When I discuss theology like this, a frequent source that I cite is the book “Proverbs of Ashes” by Rebecca Parker and Rita Nakashima Brock. Parker is a minister dually ordained with the United Methodists and Unitarian Universalists. She is the President of our seminary in Berkeley, California. Rita Nakashima Brock is a feminist theologian. Their groundbreaking work, an expose of the theological shortcomings of traditional Christian doctrines of redemptive suffering and sacred violence, again and again and again indicates that it is the community that gathers in the midst of devastation – the ability of people to tend to each other’s pain and loss – that is the true source of salvation. Community is the place where resurrection works its magic.
Yesterday, nineteen of our members went to work with Habitat for Humanity. They joined a dozen members of a Baptist Church, working to make livable a house in Kansas City. Community rebuilds.
Last weekend, I went on a retreat with the members of the Preaching Practicum. You’ll hear them in the pulpit this July, sharing from a place of personal authenticity and deep investigation about an issue of importance to them. Community evokes.
On Friday night some of us gathered here in Fellowship Hall for a Good Friday Tenebrae service where we meditated on loss, bore witness to the victims of violence. Alone, people are only able to mourn. Together, they can grieve. Community heals.
In my ministry I constantly run into people for whom this community, this church has brought something out of them they did not know they had. Helped them be someone they didn’t know they could be. Community abets creation. It is the locus of new life, of life renewed.
For me, one of the most powerful and instructive Holy Week images is the image of Jesus’ crucifixion flanked on either side by criminals. The way this gets talked about is always interesting to me. Some people have been known to refer to this aspect of the story as being somehow degrading to Jesus to be crucified “as if he was just a common criminal.” On the flip side, we learn in the gospels that Jesus is mocked by those two, who make fun of him and taunt him. What I find so instructive about this is the degree to which it is possible to deny community, to deny our common humanity.

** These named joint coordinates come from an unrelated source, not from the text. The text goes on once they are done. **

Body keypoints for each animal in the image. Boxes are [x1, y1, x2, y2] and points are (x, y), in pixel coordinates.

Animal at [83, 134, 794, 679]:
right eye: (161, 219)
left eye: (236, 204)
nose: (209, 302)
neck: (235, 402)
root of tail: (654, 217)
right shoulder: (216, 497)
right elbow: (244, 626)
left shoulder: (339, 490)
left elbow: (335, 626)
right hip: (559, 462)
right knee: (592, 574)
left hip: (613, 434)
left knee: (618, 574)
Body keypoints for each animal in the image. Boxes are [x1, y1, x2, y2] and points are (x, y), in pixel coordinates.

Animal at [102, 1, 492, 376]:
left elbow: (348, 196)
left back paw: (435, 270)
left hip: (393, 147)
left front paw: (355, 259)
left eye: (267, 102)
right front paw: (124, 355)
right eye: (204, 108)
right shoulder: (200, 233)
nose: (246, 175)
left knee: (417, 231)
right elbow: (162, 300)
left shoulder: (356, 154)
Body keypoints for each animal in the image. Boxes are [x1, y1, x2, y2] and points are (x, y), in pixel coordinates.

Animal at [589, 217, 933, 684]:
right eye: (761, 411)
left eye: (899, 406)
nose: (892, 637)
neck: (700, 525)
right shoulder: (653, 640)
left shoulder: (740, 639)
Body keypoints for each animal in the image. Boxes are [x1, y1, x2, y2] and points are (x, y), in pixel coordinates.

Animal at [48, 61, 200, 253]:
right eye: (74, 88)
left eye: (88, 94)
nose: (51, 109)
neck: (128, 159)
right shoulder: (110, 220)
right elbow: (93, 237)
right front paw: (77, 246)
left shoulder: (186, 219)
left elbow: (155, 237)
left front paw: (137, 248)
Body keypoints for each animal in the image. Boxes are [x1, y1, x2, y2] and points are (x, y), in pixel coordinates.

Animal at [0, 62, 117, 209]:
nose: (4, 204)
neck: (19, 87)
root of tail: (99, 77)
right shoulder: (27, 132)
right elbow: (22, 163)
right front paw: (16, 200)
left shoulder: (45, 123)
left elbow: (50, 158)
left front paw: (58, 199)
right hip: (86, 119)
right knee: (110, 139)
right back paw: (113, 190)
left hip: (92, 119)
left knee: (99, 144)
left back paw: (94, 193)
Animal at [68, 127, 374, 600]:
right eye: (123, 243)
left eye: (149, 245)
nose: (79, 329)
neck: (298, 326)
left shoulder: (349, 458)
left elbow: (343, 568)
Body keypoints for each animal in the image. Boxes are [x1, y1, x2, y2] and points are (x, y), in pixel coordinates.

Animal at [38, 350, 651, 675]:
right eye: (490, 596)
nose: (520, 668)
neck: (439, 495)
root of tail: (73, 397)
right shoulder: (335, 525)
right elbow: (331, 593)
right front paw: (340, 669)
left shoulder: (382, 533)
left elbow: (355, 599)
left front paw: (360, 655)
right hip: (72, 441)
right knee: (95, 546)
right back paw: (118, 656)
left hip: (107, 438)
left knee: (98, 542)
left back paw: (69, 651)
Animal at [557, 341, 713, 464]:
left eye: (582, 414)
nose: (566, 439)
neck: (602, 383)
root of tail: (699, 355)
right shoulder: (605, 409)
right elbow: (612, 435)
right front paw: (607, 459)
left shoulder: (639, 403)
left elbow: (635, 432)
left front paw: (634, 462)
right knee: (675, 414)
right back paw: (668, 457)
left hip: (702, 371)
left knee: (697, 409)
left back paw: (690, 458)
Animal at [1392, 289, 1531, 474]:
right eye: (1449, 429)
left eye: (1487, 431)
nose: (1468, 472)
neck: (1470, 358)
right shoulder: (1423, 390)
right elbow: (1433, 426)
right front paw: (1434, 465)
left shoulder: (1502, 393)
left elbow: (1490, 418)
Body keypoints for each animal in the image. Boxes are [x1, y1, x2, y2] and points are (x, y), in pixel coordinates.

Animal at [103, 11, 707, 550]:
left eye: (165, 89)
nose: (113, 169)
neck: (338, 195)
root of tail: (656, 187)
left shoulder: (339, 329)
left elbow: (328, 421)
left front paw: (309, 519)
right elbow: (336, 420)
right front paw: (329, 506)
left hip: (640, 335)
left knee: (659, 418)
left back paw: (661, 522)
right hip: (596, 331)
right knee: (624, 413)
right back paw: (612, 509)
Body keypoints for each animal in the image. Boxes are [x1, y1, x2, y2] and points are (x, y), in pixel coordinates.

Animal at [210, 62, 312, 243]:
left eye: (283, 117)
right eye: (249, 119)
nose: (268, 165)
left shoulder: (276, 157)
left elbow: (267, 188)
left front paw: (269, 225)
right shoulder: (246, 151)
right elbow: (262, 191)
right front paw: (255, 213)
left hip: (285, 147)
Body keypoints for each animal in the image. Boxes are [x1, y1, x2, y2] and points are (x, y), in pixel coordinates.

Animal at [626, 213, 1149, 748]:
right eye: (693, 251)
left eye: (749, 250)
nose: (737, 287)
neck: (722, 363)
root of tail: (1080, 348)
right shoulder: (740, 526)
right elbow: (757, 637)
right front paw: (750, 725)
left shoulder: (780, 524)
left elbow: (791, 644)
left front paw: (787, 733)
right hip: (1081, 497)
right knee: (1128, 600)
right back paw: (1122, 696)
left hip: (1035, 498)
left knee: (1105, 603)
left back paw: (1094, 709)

How often it is that one is right next to us who shares our common fate and we find a way to reject them. We find a way to think that we are somehow better, somehow different, somehow special.
As one theologian writes: “Is it possible that the real significance of resurrection might be, not that weakness can become power, but that the only real power is the power born of weakness?… And the only glory that born of dishonor? Is it possible: that the meek will inherit the earth not because of their meekness but because the highest sovereignty is that born out of meekness? And the highest good that born out of evil?”
This past week Liberal Religion in America lost one of its great prophets. His name was William Sloane Coffin, who died at age 81. He was minister of the Riverside Church in New York City. You will most likely hear more about this man’s great, great life in a sermon at a later date. As a civil rights worker, a leading war protester, an organizer for nuclear non-proliferation, Coffin was a prolific leading figure of Liberal Religion.
Coffin once said, “Honesty does not come painlessly. The truth may make you free, but first it makes you miserable! That God is against the status quo is one of the hardest things to believe if you are a [person of faith] who happens to profit by the status quo… There are those who prefer certainty to truth, those who put the purity of dogma ahead of the integrity of love. And what distortion of the gospel it is to have limited sympathies and unlimited certainties, when the very reverse – to have limited certainties and unlimited sympathies – is not only more tolerant but far more [faithful].”
Do not mistake certainties for sympathies. (That minister of the Fellowship might benefit from this lesson.) Certainties and sympathies: Resurrection, life again, I am convinced has to do with the latter.